セルフレジが対応していない旧札や旧硬貨の場合、店員が好意で両替用として用意してあるお金と交換するお店もあるのですが、今回はそんな店員の判断で交換してくれるお店でトラブルが発生しました。
■ 偽札かも……アルバイトの子からの相談筆者がコンビニの現場にいつもの通り出勤したところ、不安げな顔をしたアルバイトの子から「一回り小さい1000円札をお客さんから受け取ってしまった。もしかしたら偽札をお客さんから受け取ってしまったかも……」と相談を受けました。
まさかと思い、受け取った1000円札を自分の持っているお札と比較してみると、確かに一回りくらい小さい……。え?こんなにお金のサイズが違うことってあるの?と驚きつつ、テストで自動釣銭機にそのお金を入れてみるも、エラーで弾かれてしまいます。
エラーの内容としては「汚れか皺かでお札として認識できません」というものでした。確かにそのお札をよく見ると、皺だらけになっているし、明らかに濡らしてから一気に乾かした様な跡もありました。
洗濯機か何かでやってしまったのでしょうか。もしくは大雨で財布ごと濡れてしまい、ドライヤーで一気に乾かしたか。そんな感じで、事件性はないだろうという判断をしました。

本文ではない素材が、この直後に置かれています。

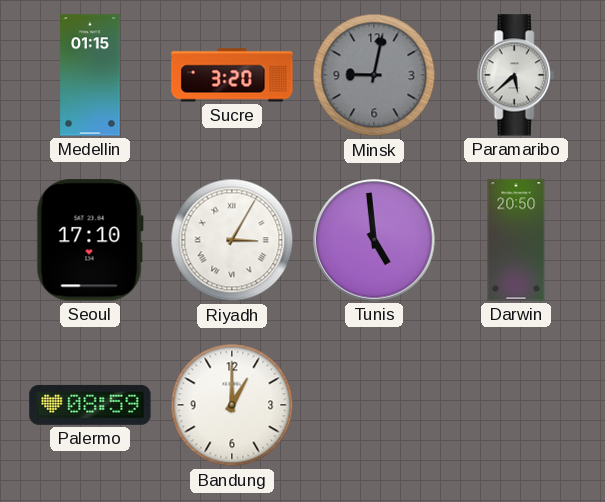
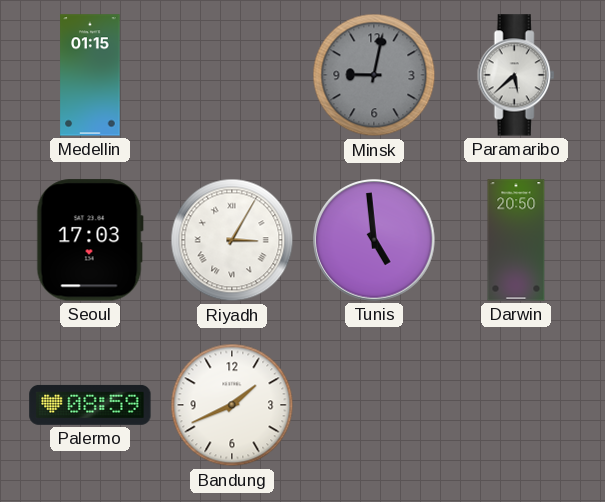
Sucre: 3:20 -> none
Seoul: 17:10 -> 17:03
Bandung: 1:00 -> 1:41
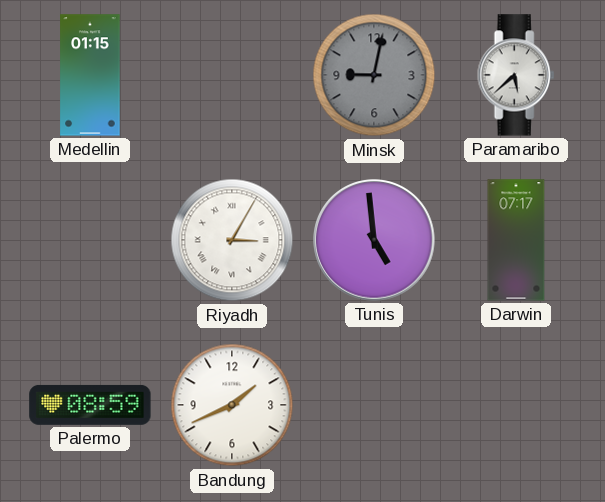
Seoul: 17:03 -> none
Darwin: 20:50 -> 07:17
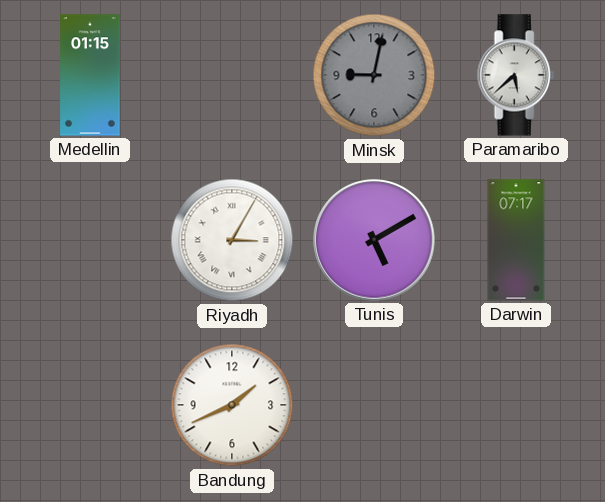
Tunis: 4:59 -> 5:10
Palermo: 08:59 -> none
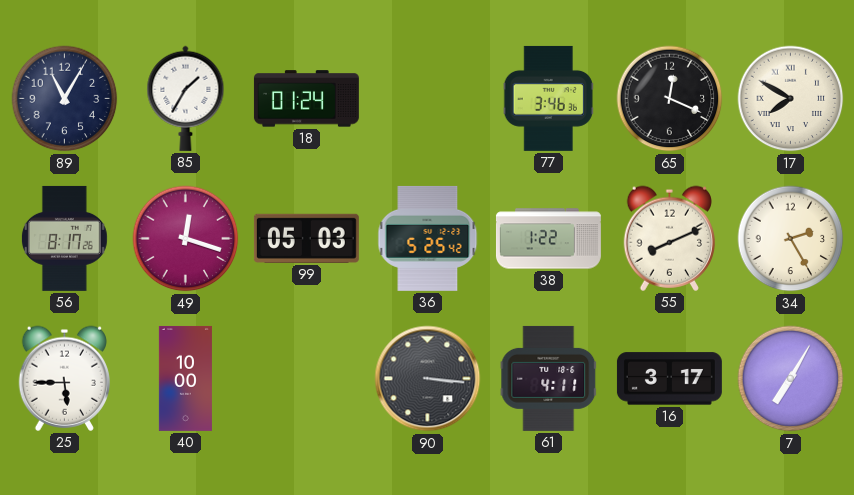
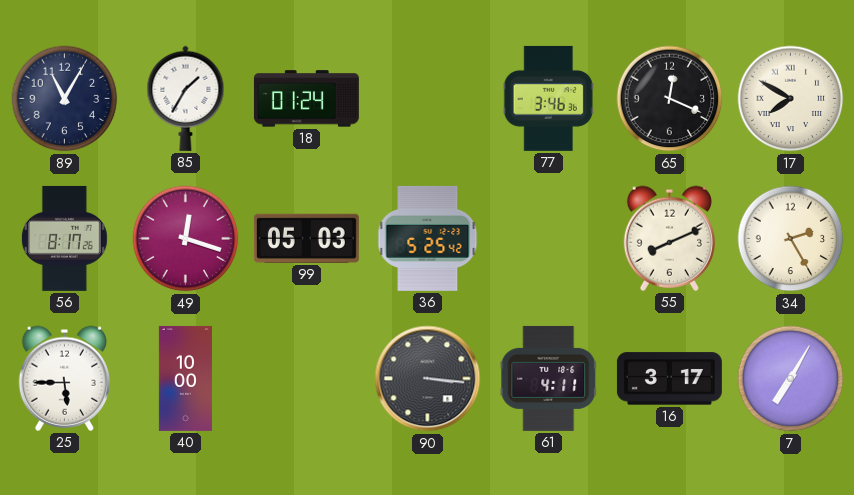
38: 1:22 -> none
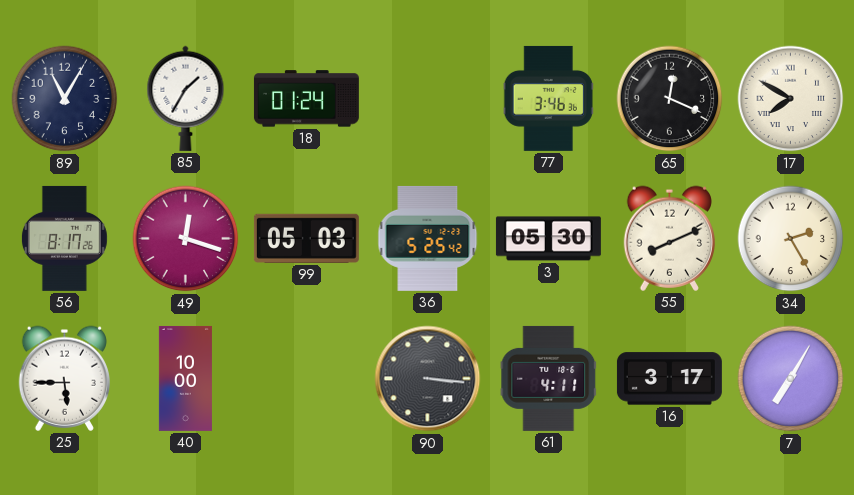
3: none -> 05:30
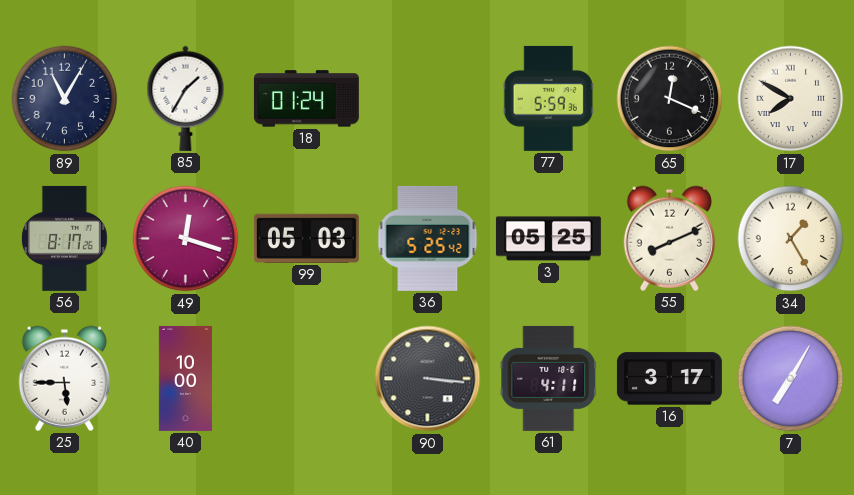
77: 3:46 -> 5:59
3: 05:30 -> 05:25
34: 2:25 -> 1:25
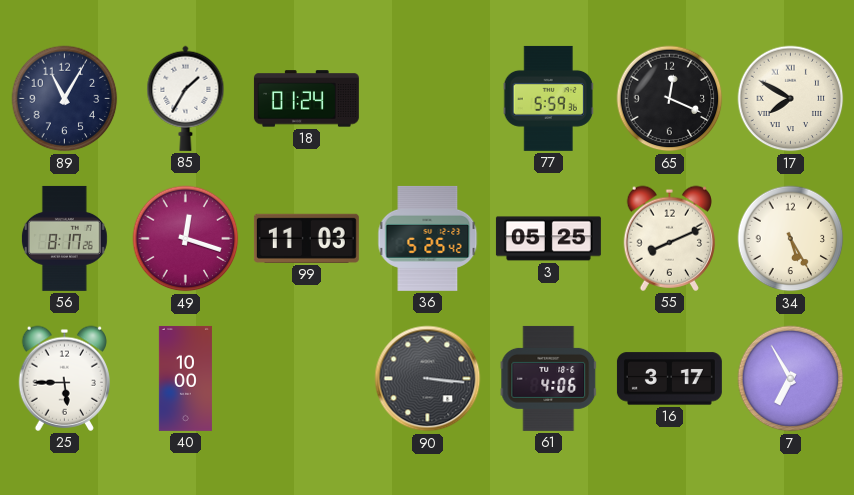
99: 05:03 -> 11:03
34: 1:25 -> 5:25
61: 4:11 -> 4:06
7: 7:05 -> 6:55
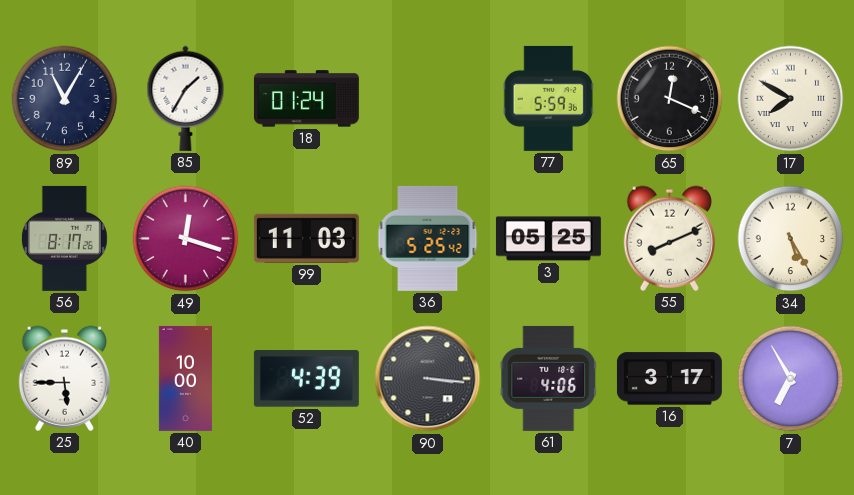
52: none -> 4:39
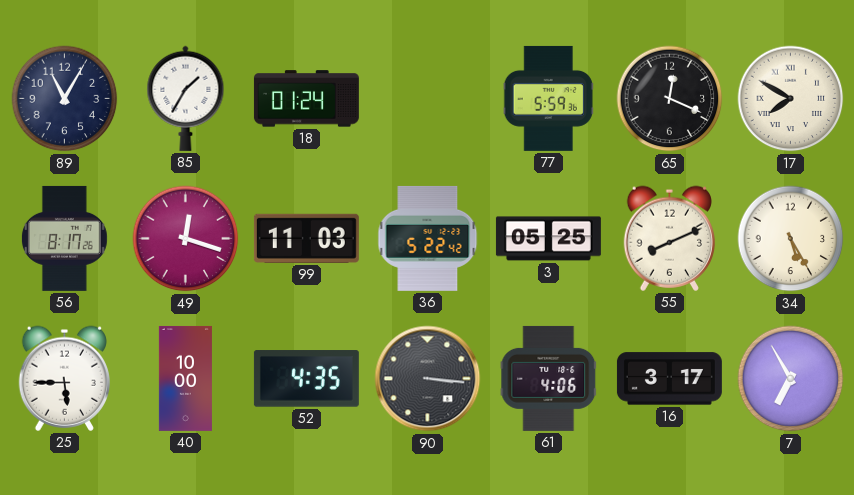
36: 5:25 -> 5:22
52: 4:39 -> 4:35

■ 銀行へ相談すると「交換可能」とはいえ、サイズが明らかに違ってはいましたし、私も怖くなってきたので、いつもコンビニの釣り銭の両替でお世話になっている銀行に問い合わせをしたところ、
「洗濯機に入れて乾燥すると縮んでしまうんですよね。交換可能ですよ」
との回答を頂きました。
話をうかがうと、1か月に1回程度は汚れや縮みによる問い合わせがあり、全ての店舗ではないものの実際に交換対応はしているので、まずは銀行に相談してくださいとの事でした。
その際は、お札の損傷や縮み具合で、日本銀行に回して鑑定にかけ、後日振込という流れになり、身分証明書や印鑑も必要になる場合もあるそうなので、事前に最寄りの銀行に連絡をした方がスムーズになるそうです。筆者は売上金がマイナスにならずに良かった、と変なところで一安心していました。

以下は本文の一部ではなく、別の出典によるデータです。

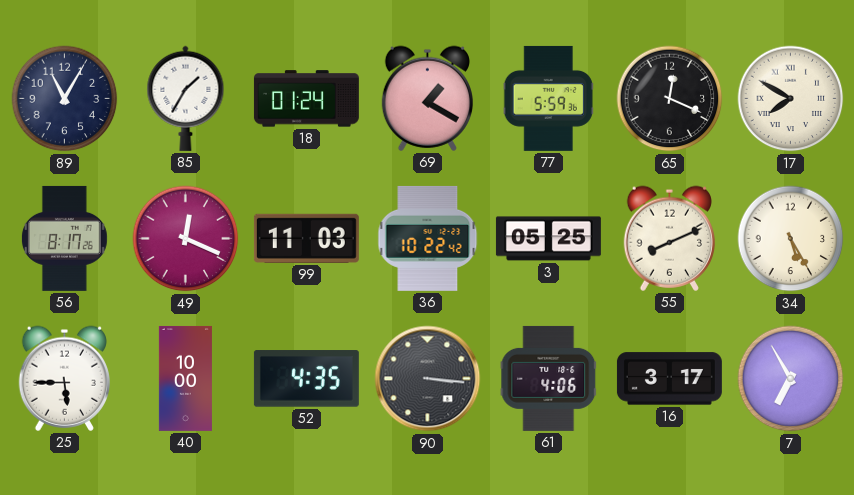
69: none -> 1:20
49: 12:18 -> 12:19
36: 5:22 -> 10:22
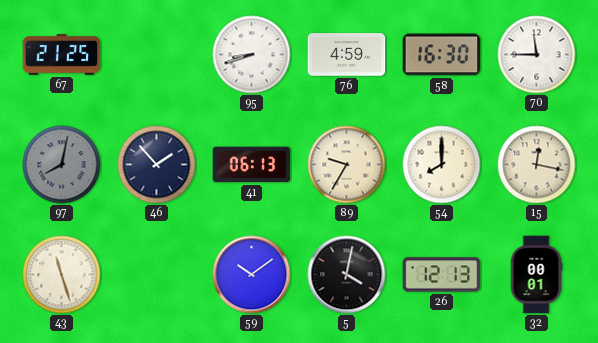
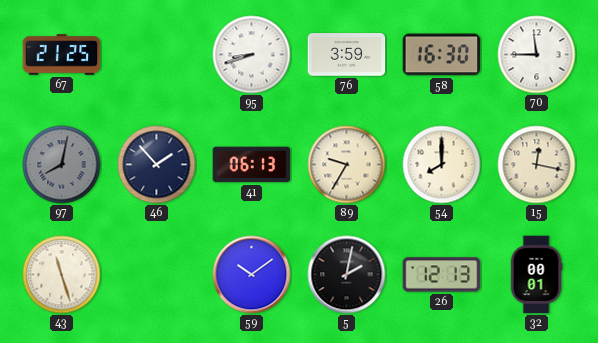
76: 4:59 -> 3:59
5: 4:02 -> 2:02
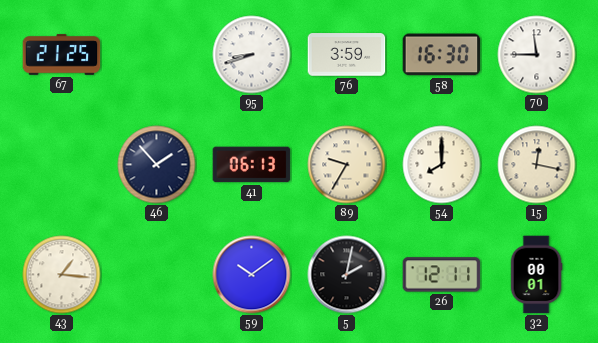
97: 8:02 -> none
43: 11:27 -> 1:16
26: 12:13 -> 12:11
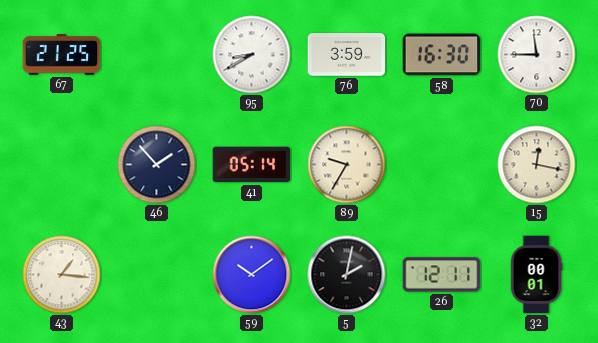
95: 8:42 -> 8:40
41: 06:13 -> 05:14
54: 8:00 -> none
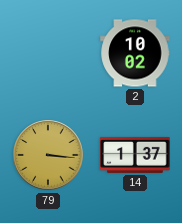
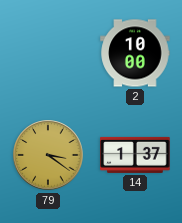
2: 10:02 -> 10:00
79: 3:16 -> 3:21
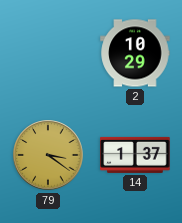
2: 10:00 -> 10:29
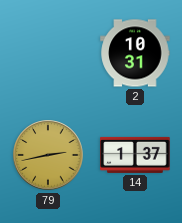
2: 10:29 -> 10:31
79: 3:21 -> 2:43
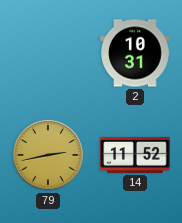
14: 1:37 -> 11:52
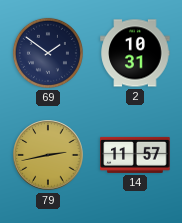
69: none -> 1:51
14: 11:52 -> 11:57
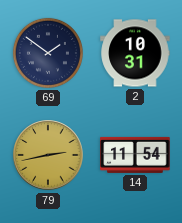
14: 11:57 -> 11:54
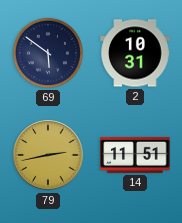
69: 1:51 -> 5:51
14: 11:54 -> 11:51
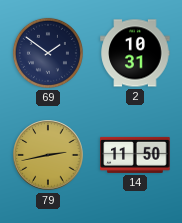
69: 5:51 -> 1:51
14: 11:51 -> 11:50
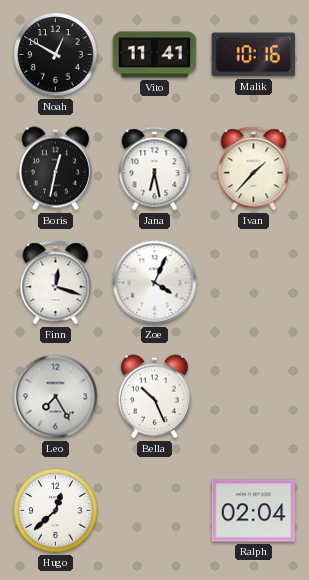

■ 実際にどのくらい違うのか一安心したところで、どのくらい大きさが違うのか気になってしまい、測ってみたところ横が5mm、縦が4mm縮んでいました。地紋も微妙に圧縮された感じになっています。
見た目でも分かるくらい、結構縮んでいるように感じますが、実際に数字で見るとこんなに縮んでしまうのかと驚きが隠せません。乾燥させる過程で、紙の繊維がギュッと圧縮されてしまったんですね。銀行によると、実際にここまで縮んでいるケースは珍しいとの事でした。
■ 縮んだお金でやってはいけないこと他にも銀行で注意されたことは「縮んだお札は、自動販売機やATMで使用してしまうと詰まりや故障の原因になるので、絶対にテストとしてでも機械に通さないでくださいね。自分の所のお店でもですよ」と言われてしまいました。
意図的にそういった明らかに異常があり、機械に通りそうにもないお金を入れた場合、機械の中で詰まってしまい修理代を請求されることもあるようです。絶対に入れないようにしましょう。筆者もその後上司に怒られてしまい、身の縮む思いをしました。
本稿では「お札は濡らして急激に乾かすと縮む」という、普通に生活をしていく上では得ることの少ない知識を紹介しました。コンビニの1店員としては、そういったお札をセルフレジでの支払いに使うとレジが壊れてしまうので、まずは店員に相談をお願いします。それでレジが壊れた場合、大変なことになってしまうので……よろしくお願いします。